Ch 8: Linear Reachability — Algorithms for Validation

Chapter 0: From Sampling to Guarantees

Chapter 7 estimated failure probability by running millions of simulations. But no matter how many simulations you run, there's always a chance you missed a rare failure case lurking in an unexplored corner of the disturbance space. Sampling gives statistical confidence. Can we do better?

Reachability analysis answers this with a definitive yes. Instead of asking "how often does the system fail?", it asks "what is the set of ALL possible states the system can ever reach?" If that set doesn't intersect the unsafe region, the system is provably safe. Not statistically likely safe. Mathematically guaranteed safe.

The fundamental shift: Sampling explores individual trajectories. Reachability propagates entire sets of states forward through time. One reachability computation covers every possible trajectory simultaneously — including the adversarial worst case that no Monte Carlo run would ever find.

The trade-off is scope. Reachability is computationally expensive, and exact reachability is only tractable for restricted system classes. This chapter covers linear systems — where the dynamics are matrix multiplications and the disturbances are bounded sets. Chapters 9 and 10 extend to nonlinear and discrete systems.

Sampling (Ch 4-7)

Individual trajectories → statistical estimate of P(fail)

↓ want something stronger

Reachability (Ch 8-10)

All possible states → mathematical proof of safety

Property	Sampling	Reachability
Result type	Probability estimate	Yes/no proof
Coverage	Random subset of trajectories	ALL trajectories simultaneously
Missed failures	Always possible (rare events)	Impossible (if exact)
Computational cost	Scales with desired confidence	Scales with system dimension
System restrictions	Any simulable system	Linear (this chapter), restricted nonlinear

The plan for this chapter: we'll define the reachable set, show how linear dynamics make set propagation tractable, introduce the two fundamental set operations (linear transformation and Minkowski sum), explore the polytope and zonotope set representations, and see how overapproximation lets us trade tightness for speed.

Check: What does reachability analysis provide that Monte Carlo sampling cannot?
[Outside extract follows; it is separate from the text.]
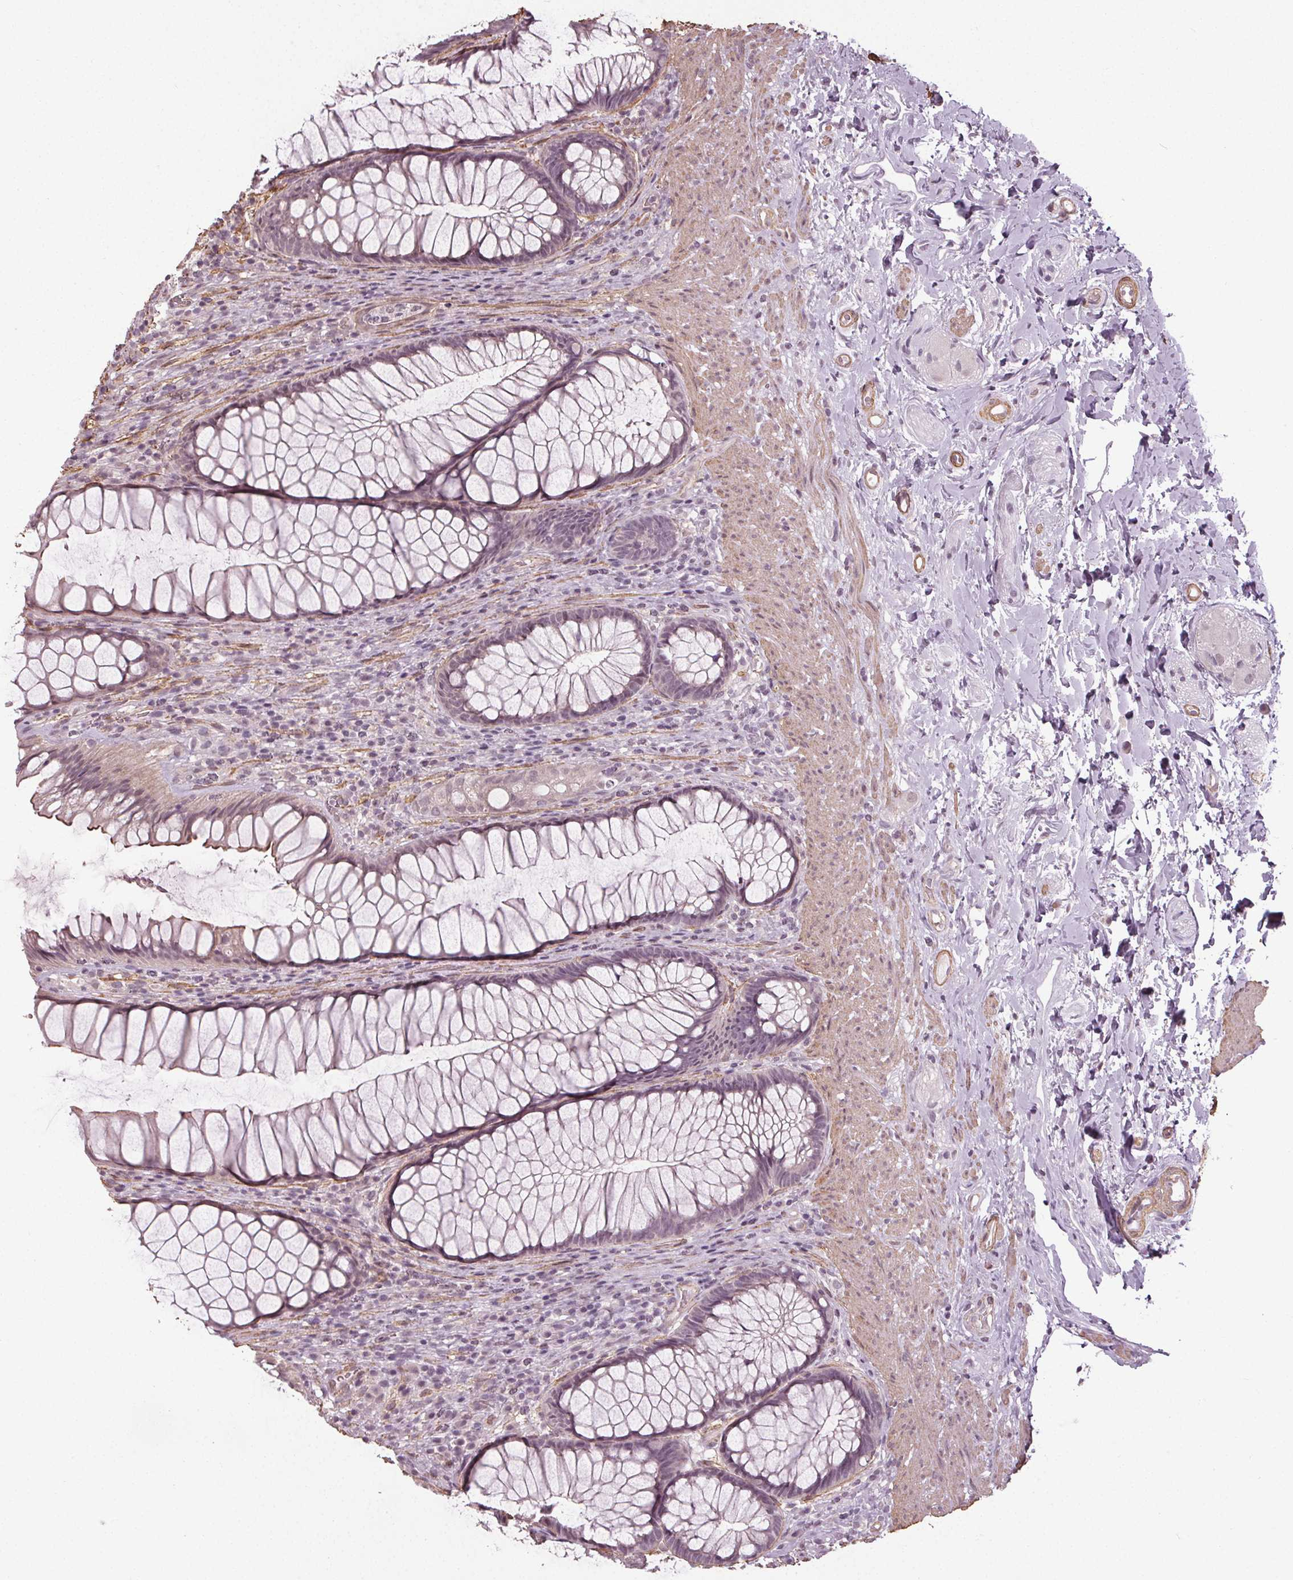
{"staining": {"intensity": "weak", "quantity": "<25%", "location": "cytoplasmic/membranous"}, "tissue": "rectum", "cell_type": "Glandular cells", "image_type": "normal", "snomed": [{"axis": "morphology", "description": "Normal tissue, NOS"}, {"axis": "topography", "description": "Smooth muscle"}, {"axis": "topography", "description": "Rectum"}], "caption": "The photomicrograph displays no significant staining in glandular cells of rectum. The staining is performed using DAB brown chromogen with nuclei counter-stained in using hematoxylin.", "gene": "PKP1", "patient": {"sex": "male", "age": 53}}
A faster estimate of failure probability A mathematical guarantee that the system never enters an unsafe region A more accurate model of system dynamics

Chapter 1: Forward Reachability

A system starts in some initial state x₀ drawn from an initial set X₀. At each time step, the state evolves according to the dynamics, subject to disturbances from a disturbance set W. The reachable set at time t is the set of all states the system could possibly be in, over all possible initial conditions and all possible disturbance sequences:

R_t = {x_t : x₀ ∈ X₀, w_k ∈ W for k = 0, …, t−1}

This is a set, not a distribution. It contains every state that could result from any combination of allowed initial conditions and disturbances. If R_t ∩ X_unsafe = ∅ for all t, the system is safe.

Think of it as a flood: Drop a puddle of water (the initial set) on a landscape (the dynamics). At each time step, the water flows and spreads (disturbances push it in all directions). The reachable set is the total wetted area at time t. If the water never reaches the forbidden zone, the system is safe.

The key recursion for computing the reachable set one step at a time is:

R_t+1 = {f(x, w) : x ∈ R_t, w ∈ W}

Start with R₀ = X₀. At each step, apply the dynamics f to every state in R_t and every disturbance in W. The result is R_t+1. This is conceptually simple but computationally brutal for general f — we'd need to track an infinite set of points. The power of linear dynamics is that this infinite operation reduces to just two set operations.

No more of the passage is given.